When on the road with my camera, sometimes for months at a time, I often go to bed with the distinct feeling that I receive more than I give. I am a traveling photographer who focuses on people, which means I spend my days asking things of others. I ask for their permission, their time, their image. I ask them to overcome their shyness or distrust, or to act like I’m not there. I ask to be let into their lives for a moment, even though I will soon be gone.
Not everyone says yes to my requests, but very many do. I’m most touched by those for whom “yes” is a stretch, who prefer not to be the subject of a camera’s attention but who, even more, for whatever reason, wish to grant a photographer’s request. They very clearly are giving to me.

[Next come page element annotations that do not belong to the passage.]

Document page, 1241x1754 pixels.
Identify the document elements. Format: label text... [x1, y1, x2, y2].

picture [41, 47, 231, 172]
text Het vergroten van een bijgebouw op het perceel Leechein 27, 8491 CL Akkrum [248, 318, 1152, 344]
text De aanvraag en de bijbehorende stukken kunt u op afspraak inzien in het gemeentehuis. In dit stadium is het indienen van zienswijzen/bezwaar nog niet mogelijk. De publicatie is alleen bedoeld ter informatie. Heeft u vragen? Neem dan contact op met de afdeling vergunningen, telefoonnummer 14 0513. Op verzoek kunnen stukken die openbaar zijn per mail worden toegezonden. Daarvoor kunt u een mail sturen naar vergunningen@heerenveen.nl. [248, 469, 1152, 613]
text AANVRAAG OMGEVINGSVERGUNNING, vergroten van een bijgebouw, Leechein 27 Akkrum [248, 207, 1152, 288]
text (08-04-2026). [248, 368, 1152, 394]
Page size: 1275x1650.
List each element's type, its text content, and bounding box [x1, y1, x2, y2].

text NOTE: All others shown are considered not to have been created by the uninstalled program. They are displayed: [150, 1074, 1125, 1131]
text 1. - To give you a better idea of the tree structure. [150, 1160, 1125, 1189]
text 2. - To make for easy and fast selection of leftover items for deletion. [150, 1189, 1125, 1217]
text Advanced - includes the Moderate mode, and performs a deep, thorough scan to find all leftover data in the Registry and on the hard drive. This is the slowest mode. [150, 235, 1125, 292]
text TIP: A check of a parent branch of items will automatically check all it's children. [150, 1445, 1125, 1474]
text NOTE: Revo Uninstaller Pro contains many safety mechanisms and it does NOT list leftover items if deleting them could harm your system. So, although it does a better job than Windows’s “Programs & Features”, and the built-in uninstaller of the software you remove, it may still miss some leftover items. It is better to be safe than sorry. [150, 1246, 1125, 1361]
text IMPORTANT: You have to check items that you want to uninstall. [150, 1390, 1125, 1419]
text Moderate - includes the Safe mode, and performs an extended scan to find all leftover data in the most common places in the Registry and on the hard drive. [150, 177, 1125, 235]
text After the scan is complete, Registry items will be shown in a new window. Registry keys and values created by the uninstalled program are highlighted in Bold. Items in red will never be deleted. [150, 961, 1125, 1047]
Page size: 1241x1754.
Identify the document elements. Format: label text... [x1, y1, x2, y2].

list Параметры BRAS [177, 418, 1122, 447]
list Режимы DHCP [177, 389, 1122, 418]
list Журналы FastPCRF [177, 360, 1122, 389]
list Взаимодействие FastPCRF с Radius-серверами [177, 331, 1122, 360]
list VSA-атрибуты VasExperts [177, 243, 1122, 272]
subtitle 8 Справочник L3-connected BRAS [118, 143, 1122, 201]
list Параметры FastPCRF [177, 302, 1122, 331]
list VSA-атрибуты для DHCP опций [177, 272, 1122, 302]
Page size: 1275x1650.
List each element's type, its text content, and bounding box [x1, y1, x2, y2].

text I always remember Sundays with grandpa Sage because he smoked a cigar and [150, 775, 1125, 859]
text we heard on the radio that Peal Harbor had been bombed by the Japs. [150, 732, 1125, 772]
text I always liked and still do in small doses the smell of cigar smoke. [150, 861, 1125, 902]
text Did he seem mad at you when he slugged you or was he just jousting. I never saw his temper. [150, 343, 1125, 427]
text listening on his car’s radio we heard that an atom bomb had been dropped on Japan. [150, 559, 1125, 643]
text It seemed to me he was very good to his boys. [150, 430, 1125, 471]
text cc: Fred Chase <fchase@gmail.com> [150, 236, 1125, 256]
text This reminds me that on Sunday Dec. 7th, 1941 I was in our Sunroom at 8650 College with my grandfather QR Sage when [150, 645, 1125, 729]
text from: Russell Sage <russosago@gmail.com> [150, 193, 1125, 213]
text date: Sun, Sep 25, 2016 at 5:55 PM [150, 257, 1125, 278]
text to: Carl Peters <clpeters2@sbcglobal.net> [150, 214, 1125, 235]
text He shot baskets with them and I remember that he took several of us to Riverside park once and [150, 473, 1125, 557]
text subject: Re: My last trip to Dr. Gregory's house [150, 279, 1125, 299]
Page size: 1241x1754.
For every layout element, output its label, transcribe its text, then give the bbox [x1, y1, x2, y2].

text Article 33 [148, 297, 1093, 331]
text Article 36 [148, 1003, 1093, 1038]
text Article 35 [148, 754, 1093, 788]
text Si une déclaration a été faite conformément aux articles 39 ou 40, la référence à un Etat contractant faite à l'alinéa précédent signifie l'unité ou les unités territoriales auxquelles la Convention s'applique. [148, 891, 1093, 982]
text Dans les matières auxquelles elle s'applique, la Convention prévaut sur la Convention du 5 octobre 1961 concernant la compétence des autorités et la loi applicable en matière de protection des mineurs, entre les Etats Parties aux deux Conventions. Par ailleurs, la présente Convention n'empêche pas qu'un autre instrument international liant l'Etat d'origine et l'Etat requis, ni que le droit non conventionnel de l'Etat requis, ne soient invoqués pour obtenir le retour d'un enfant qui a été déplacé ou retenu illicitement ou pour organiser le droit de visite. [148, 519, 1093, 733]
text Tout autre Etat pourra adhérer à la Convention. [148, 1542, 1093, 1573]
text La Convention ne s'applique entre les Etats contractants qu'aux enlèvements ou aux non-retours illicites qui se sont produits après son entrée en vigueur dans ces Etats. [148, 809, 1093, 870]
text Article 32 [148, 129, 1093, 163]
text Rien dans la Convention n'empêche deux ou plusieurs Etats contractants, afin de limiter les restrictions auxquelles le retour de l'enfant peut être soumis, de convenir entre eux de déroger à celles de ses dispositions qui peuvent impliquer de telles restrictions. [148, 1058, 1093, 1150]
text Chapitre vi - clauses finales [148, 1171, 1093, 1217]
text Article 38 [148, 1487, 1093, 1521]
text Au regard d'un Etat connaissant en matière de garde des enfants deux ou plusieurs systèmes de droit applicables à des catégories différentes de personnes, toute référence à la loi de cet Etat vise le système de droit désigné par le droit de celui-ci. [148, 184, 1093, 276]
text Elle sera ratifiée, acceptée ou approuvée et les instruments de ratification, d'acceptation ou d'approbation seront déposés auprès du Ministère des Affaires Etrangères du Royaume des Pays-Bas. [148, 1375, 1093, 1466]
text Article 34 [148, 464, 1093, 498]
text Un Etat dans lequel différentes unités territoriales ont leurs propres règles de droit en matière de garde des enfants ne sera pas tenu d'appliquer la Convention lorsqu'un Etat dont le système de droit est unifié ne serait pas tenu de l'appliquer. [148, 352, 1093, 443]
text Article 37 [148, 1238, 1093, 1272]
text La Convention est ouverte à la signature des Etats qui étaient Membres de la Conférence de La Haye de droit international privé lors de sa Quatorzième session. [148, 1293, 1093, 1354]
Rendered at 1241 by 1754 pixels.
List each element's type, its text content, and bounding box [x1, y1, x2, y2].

In response to their giving, I want to give too, and so when I return home I devote many long days to emailing pictures to the people I’ve photographed. “The act of giving initiates relationships and even friendships,” writes Anthony Gittins in his book Bread for the Journey. “Not to give is not to be in relationship.”
Back before email became nearly universal, if I spent several days in a particular community I would sometimes stop by a photo store and develop a few prints just before I left. I would then retrace my steps from the previous days, stopping at shops and stalls and homes where I knew I could find the people who had allowed me to photograph them — people such as the woman above, who worked at an optometrist shop in Kanchanaburi, Thailand.
The relationship between a photographer and the people being photographed is often passing. But it is still, even if only for a moment, a relationship, and cherished friendships sometimes have grown from that initial encounter.
At the least, through the thousands of people who’ve allowed me to photograph them, I’ve been enriched and awed. And in return, in countries around the world, thousands of pictures have been left behind.